Teams are, too. The Baltimore Orioles’ new leadership team is attempting to take advantage of the pause as best they can. Player development director Matt Blood has spent scores of hours with players on Zoom video calls this year. The video chats have focused on areas like mindfulness and nutrition. “Zoom dinners,” as Blood calls them, have pushed players to avoid relying on fast food. “We all cook the same meal, at the same time, so that we learn, and part of it is also so we can be together and see each other’s faces,” he said. The Orioles’ strength and conditioning staff helped players construct improvised weight-training equipment for those with limited means or without access to gyms, he added.

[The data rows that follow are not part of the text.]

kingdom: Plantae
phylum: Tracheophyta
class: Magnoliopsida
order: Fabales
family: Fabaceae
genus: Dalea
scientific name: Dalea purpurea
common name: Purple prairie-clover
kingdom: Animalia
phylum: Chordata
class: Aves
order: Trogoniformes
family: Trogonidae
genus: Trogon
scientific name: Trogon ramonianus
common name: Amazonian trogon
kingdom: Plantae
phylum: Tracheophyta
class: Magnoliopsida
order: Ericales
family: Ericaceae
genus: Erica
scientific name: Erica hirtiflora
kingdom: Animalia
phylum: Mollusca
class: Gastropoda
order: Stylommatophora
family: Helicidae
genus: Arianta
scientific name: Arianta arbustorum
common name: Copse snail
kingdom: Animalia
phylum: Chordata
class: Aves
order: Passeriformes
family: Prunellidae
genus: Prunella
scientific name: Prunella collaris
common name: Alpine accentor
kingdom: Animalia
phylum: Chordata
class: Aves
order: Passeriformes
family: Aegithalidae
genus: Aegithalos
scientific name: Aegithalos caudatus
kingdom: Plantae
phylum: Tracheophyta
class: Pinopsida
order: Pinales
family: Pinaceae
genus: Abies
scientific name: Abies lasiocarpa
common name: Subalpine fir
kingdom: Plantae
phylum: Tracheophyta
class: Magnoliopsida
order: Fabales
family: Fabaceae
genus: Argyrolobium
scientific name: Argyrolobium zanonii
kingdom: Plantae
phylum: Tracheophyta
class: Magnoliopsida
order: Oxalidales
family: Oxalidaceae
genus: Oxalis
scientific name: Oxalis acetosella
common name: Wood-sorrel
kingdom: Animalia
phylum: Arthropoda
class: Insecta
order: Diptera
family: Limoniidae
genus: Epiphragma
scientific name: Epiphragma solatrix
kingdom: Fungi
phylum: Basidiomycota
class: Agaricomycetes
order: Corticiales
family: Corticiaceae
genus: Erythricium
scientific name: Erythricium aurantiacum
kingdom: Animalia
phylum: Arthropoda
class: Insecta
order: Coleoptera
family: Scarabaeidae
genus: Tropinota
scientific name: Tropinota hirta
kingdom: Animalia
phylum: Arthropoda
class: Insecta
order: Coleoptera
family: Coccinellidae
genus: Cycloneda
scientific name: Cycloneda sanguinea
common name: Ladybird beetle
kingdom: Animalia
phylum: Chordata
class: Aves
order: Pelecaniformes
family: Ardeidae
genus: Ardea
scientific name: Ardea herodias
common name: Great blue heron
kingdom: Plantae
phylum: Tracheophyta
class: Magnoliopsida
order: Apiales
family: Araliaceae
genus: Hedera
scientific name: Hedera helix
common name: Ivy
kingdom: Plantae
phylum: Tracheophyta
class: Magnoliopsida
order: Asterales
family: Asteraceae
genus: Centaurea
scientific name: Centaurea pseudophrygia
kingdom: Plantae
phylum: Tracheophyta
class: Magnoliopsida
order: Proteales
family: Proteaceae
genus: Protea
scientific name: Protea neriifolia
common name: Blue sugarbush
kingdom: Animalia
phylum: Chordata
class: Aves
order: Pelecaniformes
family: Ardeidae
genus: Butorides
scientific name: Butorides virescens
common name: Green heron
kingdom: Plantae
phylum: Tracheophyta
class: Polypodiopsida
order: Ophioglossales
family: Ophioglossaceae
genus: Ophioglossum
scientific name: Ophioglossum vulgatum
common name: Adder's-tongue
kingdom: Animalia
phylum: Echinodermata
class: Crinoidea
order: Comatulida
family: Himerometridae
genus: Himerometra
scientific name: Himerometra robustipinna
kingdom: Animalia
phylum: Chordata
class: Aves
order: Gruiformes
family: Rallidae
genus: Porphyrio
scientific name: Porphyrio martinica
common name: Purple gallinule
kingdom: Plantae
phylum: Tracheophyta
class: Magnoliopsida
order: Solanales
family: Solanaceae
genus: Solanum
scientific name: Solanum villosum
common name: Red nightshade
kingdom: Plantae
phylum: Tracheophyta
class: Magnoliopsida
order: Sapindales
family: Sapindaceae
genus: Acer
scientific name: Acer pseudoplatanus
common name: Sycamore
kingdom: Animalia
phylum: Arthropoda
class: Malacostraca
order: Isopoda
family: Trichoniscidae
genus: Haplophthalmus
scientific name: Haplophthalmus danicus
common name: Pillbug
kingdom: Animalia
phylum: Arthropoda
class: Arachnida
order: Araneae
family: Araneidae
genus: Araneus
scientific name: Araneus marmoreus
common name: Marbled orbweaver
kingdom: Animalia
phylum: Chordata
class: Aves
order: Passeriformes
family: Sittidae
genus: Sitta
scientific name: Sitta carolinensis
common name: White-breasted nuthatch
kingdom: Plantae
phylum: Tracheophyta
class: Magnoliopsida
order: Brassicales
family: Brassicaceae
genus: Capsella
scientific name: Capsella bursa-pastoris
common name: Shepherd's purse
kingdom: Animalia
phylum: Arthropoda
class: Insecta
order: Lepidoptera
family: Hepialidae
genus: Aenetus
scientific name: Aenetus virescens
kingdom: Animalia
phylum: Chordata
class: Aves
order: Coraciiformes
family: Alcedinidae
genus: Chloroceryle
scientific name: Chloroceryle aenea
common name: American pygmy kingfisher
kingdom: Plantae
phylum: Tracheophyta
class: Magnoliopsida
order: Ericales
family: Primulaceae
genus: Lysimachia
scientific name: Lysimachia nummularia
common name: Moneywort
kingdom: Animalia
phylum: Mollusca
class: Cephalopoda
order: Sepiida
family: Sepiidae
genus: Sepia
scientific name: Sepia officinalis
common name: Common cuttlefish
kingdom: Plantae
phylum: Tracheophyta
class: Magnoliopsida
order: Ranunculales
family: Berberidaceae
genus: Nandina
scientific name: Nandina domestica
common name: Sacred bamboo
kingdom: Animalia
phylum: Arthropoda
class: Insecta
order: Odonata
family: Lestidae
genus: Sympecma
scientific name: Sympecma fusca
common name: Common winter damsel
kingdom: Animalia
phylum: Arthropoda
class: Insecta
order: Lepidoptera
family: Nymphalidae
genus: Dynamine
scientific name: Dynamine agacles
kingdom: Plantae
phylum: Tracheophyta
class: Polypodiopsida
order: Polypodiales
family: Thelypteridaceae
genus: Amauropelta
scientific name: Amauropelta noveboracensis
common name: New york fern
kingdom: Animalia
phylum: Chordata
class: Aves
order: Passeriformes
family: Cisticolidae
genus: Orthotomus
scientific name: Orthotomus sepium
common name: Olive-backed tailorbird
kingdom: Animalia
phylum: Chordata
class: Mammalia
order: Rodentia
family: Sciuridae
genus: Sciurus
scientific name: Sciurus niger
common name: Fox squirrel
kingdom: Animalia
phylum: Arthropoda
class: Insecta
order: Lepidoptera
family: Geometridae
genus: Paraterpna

Of course, a major issue with players trying to develop away from their organizations is the lack of uniform access to facilities, tools and coaches.
Horacek said the Twins are in regular contact with their players but that there is no “set protocol” to follow. “I think they realize that they can’t ask too much of us because of the obstacles we face in training,” Horacek told FiveThirtyEight. “Many guys I know are just doing whatever they can, which certainly isn’t enough to develop.”
Even if clubs keep paying minor leaguers their paltry salaries, Horacek says players are looking for backup plans with so little future assurance of work — baseball has proposed reducing the affiliated minor leagues by 42 clubs next season. Horacek has started a web-development business that designs tools for teams and companies in the baseball business.
“I have a buddy who replied to his [organization’s] texts asking what he’s planning to do to ‘stay ready’ [by] saying ‘I’m not doing a goddamn thing for you guys anymore,’” Horacek wrote. “I think most players will shut it down until next year. Many will retire …. Some players might take this time to develop in the gym, but only those with the means to do that will be able.”
So perhaps the key question is not how players will develop without games, but how many will return at all.